Before this company/AD was acquired their previous small-business IT consultant thought they could put a 2tb laptop SATA SSD and stick it in their nice Dell R7xx server to save money, make the server faster, and ensure lots of problems because the drives were never designed to run in a RAID or tell the server when they were going to fail.
Long story short, one of these laptop drives that the VM for this domain controller was running on, died. Don't know when but it died. Then the second drive in the mirror set also started to die and the VM started randomly just turning off because obviously the hypervisor can't run the VM if the VHD just disappears.
We were able to pull the bad-bad laptop SSD, leaving the failing laptop SSD in place, import the RAID config, and get the VHD to at least appear. When we went to boot the VM, windows server kept crashing on boot. It would get part way through the Windows boot process and fail. No bluescreen, just a crash and then it would power cycle.
We tried windows recovery, safe mode, safe-mode with networking, and none of them worked.
Thank goodness one of my engineers did some searching of the internet and found this post:
Here is a straight up copy from that link in case the site or content disappears at some point, I don't want the world to lose this fix:\
There are several reasons you may get get this error. The most common being a corrupt Active Directory database (NTDS.DIT).
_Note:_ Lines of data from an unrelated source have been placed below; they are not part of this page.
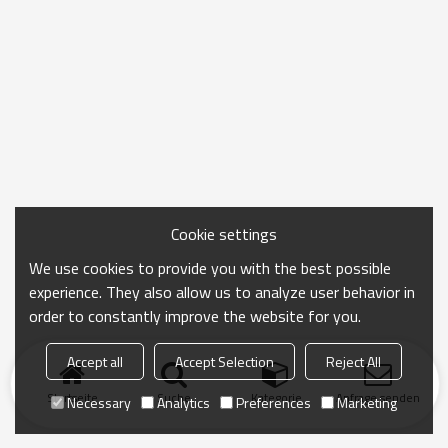
Cookie settings
We use cookies to provide you with the best possible
experience. They also allow us to analyze user behavior in
order to constantly improve the website for you.
Accept all
Accept Selection
Reject All
Startseite
Suche
Kategorie
Anfrage senden
Necessary
Analytics
Preferences
Marketing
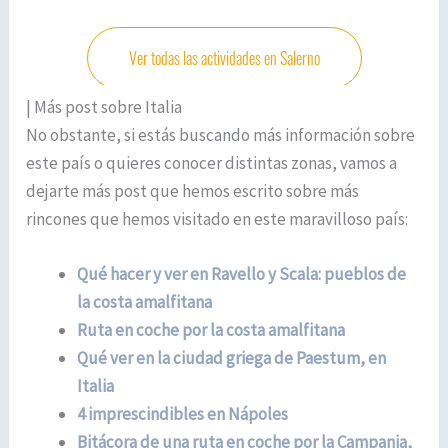
| Más post sobre Italia
No obstante, si estás buscando más información sobre
este país o quieres conocer distintas zonas, vamos a
dejarte más post que hemos escrito sobre más
rincones que hemos visitado en este maravilloso país:
Qué hacer y ver en Ravello y Scala: pueblos de
la costa amalfitana
Ruta en coche por la costa amalfitana
Qué ver en la ciudad griega de Paestum, en
Italia
4 imprescindibles en Nápoles
Bitácora de una ruta en coche por la Campania,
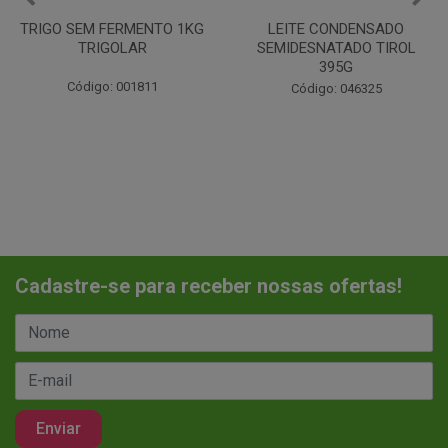
LEITE CONDENSADO
CHANTILINHO EM PO 400G
SEMIDESNATADO TIROL
MIX
395G
Código: 037442
Código: 046325
Cadastre-se para receber nossas ofertas!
I know this sounds detrimental, but it's actually easy to fix this blue screen.
*** This is the Active Directory Database we're talking about here, so make sure you have a good backup of the server, in case this doesn't work***
This Stop code is only seen on a system with Active Directory on it. You notice it when the server is booting. You'll get a blue screen and an error code, like the following:
STOP: c00002e2 Directory Services could not start because of the following error:
A device attached to the system is not functioning.
Error Status: 0xc0000001.
Please shutdown this system and reboot into Directory Services Restore Mode, check the event log for more detailed information.
To begin, do as the message says, and boot into Directory Services Restore Mode. When the server powers on, press F8 before the OS begins to load. You should see a selection screen like this. Choose Directory Services Restore Mode:
Once in Directory Services Restore Mode, you can check if there is a problem with the database by running the following commands:
activate instance ntds
If there is a problem with it, you'll see something like this returned:
Could not initialize the Jet engine: Jet Error -501. Failed to open DIT for AD DS/LDS instance NTDS. Error -2147418113
To fix, just rename all of the .log files located in C:\windows\ntds\ to .log.old, or anything else, so they can be recreated.
Now reboot the server. For most people, this fixed the database, and the server booted up. For others, it still blue screened after this. If you continue to get a blue screen, run the following command in Directory Services Restore Mode, and then reboot:
esentutl /p "c:\windows\ntds\ntds.dit"